Es ist schon eine interessante Zeit, in der Innenminister verfassungsfeindlich agieren, Mörder Menschen wie Filbinger rehabilitiert werden sollen und Politiker aus dem gleichen Lager der gleichen Partei von der christlichen Fähigkeit, Gnade zu erteilen, dermaßen weit weg sind, dass ich versucht bin, jene auf die gleiche Stufe wie Herrn Filbinger zu stellen — für den Gnade aus seiner Sicht ja auch nicht diskutabel war.
Nun ja, was damals rechtens war, kann heute kein Unrecht sein.
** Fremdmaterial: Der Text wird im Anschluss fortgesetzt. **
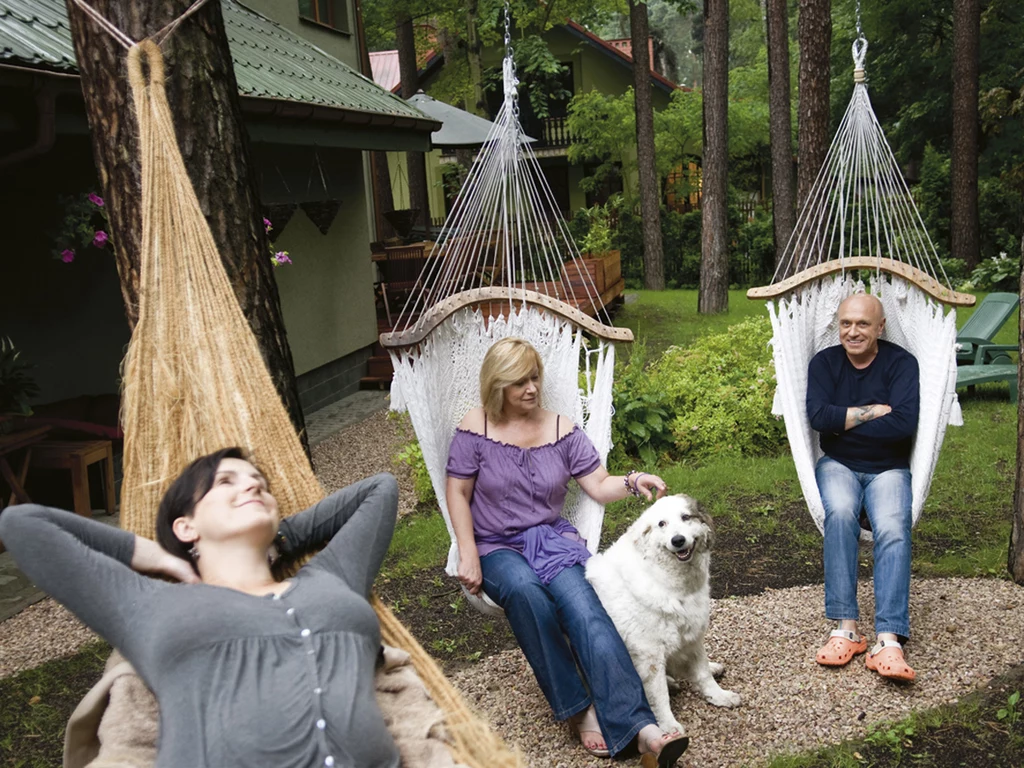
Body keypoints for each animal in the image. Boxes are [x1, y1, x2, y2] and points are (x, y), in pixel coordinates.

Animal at [585, 495, 745, 737]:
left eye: (686, 517)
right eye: (662, 524)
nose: (678, 540)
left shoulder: (693, 636)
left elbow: (703, 673)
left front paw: (719, 696)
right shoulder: (649, 655)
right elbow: (659, 695)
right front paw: (669, 727)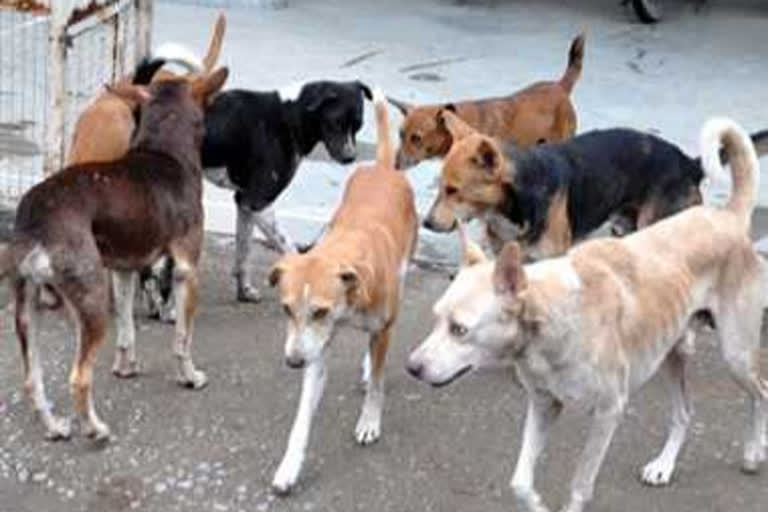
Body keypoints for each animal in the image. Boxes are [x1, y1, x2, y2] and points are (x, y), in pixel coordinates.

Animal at [0, 69, 228, 444]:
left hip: (27, 309)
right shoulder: (187, 269)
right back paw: (95, 429)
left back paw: (56, 427)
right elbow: (182, 339)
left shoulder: (123, 270)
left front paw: (126, 367)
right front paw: (190, 376)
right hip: (91, 302)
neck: (165, 152)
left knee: (32, 380)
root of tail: (38, 219)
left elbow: (127, 331)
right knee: (78, 378)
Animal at [268, 87, 416, 492]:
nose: (292, 362)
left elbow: (379, 383)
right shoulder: (315, 348)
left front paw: (369, 422)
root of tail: (381, 167)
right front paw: (289, 466)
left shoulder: (377, 326)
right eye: (286, 309)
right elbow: (301, 419)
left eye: (319, 310)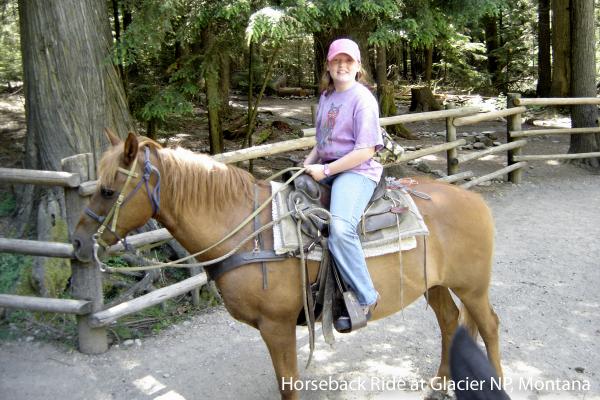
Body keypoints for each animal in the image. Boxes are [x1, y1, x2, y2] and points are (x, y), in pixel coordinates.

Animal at [71, 131, 502, 396]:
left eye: (107, 190)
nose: (77, 242)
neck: (248, 231)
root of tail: (473, 199)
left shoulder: (276, 326)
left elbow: (288, 384)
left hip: (473, 287)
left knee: (489, 326)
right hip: (436, 285)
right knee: (449, 322)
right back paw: (441, 384)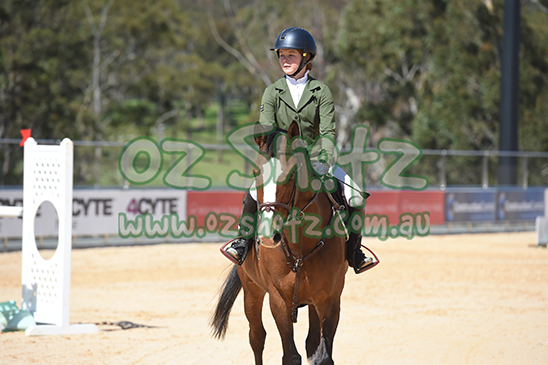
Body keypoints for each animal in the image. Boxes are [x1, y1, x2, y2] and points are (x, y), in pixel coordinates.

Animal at [210, 121, 352, 362]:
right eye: (256, 173)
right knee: (257, 337)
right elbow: (290, 355)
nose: (268, 235)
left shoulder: (330, 298)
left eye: (292, 174)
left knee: (310, 342)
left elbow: (323, 355)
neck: (300, 245)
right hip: (252, 290)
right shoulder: (278, 299)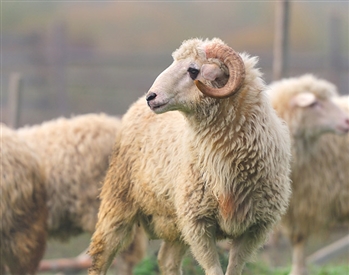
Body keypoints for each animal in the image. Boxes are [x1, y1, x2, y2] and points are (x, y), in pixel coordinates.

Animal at [87, 37, 290, 275]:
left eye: (193, 70)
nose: (151, 97)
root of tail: (134, 106)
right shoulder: (198, 223)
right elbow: (214, 270)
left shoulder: (255, 228)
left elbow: (233, 270)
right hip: (118, 200)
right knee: (101, 255)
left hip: (176, 221)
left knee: (167, 260)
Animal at [266, 75, 348, 275]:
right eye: (315, 104)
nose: (347, 121)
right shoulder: (295, 204)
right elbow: (298, 239)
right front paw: (298, 270)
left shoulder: (306, 200)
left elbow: (300, 238)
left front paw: (299, 270)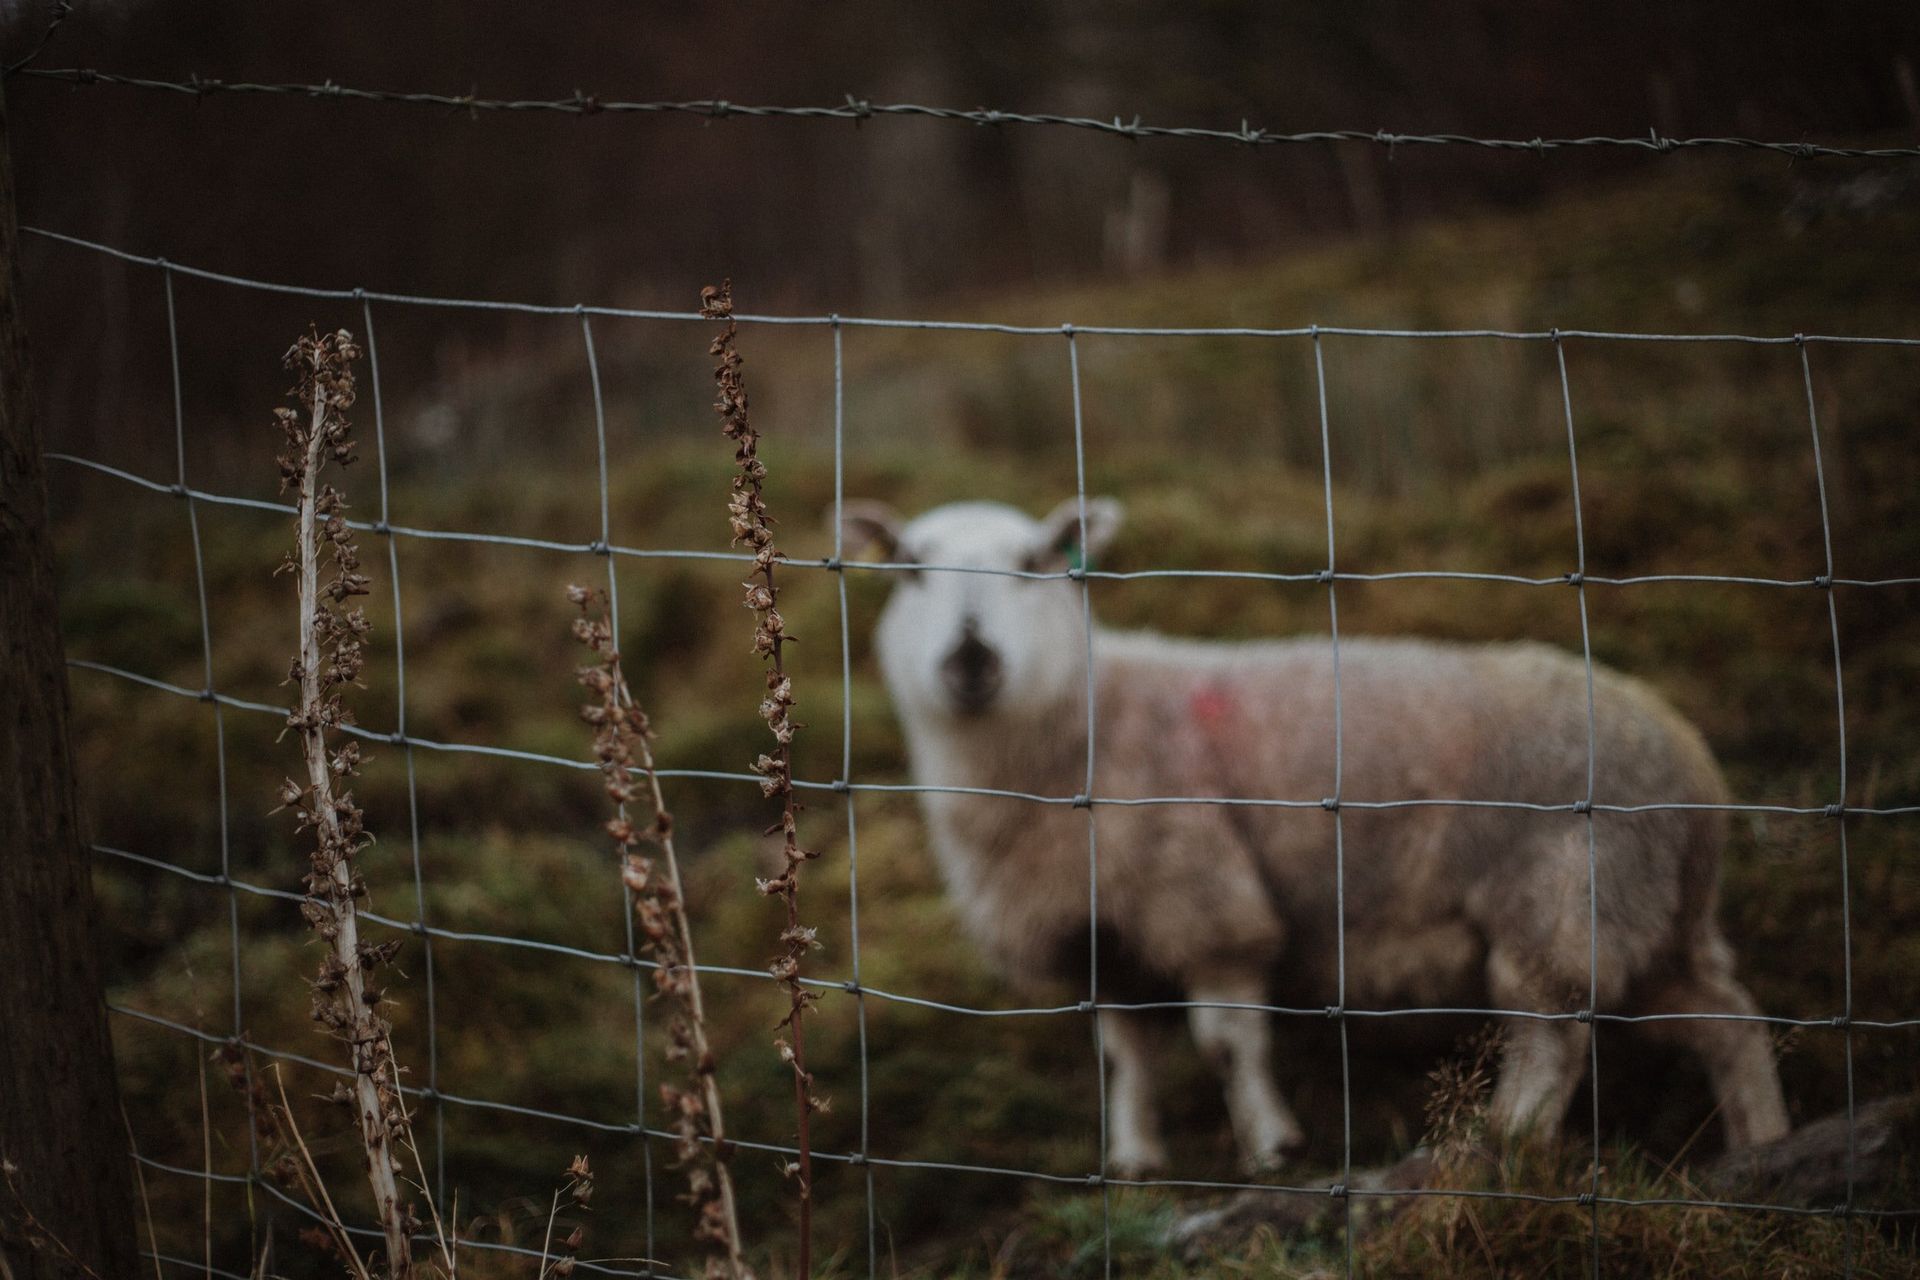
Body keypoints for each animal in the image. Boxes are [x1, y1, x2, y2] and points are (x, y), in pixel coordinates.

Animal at [839, 495, 1790, 1176]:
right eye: (909, 569)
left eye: (1036, 566)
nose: (971, 659)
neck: (1083, 724)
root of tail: (1690, 762)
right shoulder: (1106, 935)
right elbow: (1125, 1060)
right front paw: (1136, 1163)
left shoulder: (1205, 902)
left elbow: (1226, 1045)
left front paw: (1272, 1150)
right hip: (1653, 912)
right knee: (1731, 1021)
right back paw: (1763, 1144)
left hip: (1563, 889)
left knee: (1552, 1032)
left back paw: (1504, 1142)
Nicht wahr, Herr Beckstein?
Ach, fällt mir gerade dazu ein: Ist vielleicht noch nicht bis Bayern durchgedrungen, aber es gibt auch so was wie ein neues Testament — sonst wären die Christen auch nicht in der Lage, sich Distinktionsbewusst dem Islam entgegen zu stellen, oder?
MussNochWasHinzuFügendes:
Auch ganz vergessen habe ich, Herr Beckstein, dass Sie Herrn Klar vorwerfen, er würde schweigen und keine Aussage machen. Was halten Sie denn davon, dass Herr Kohl – dessen Verdienste um ein geeintes Europa zweifellos unstrittig sind – seinerzeit auch keine Aussage bezüglich der Spender erteilte und nun für den Friedensnobelpreis vorgeschlagen wurde, zugegebenermaßen nicht durch ein CxU-Mitglied, das wäre ja nun wirklich höchst peinlich bis allzu albern.
Man darf mir gerne vorhalten, ich würde ganze Vorstadtsiedlungsbezaunungen schwenken, aber leider kann ich Ihnen nur unterstellen, dass die Sehfähigkeit auf dem rechten Auge einiger Sprachführender Unionspolitiker dringend einer Überprüfung bedarf.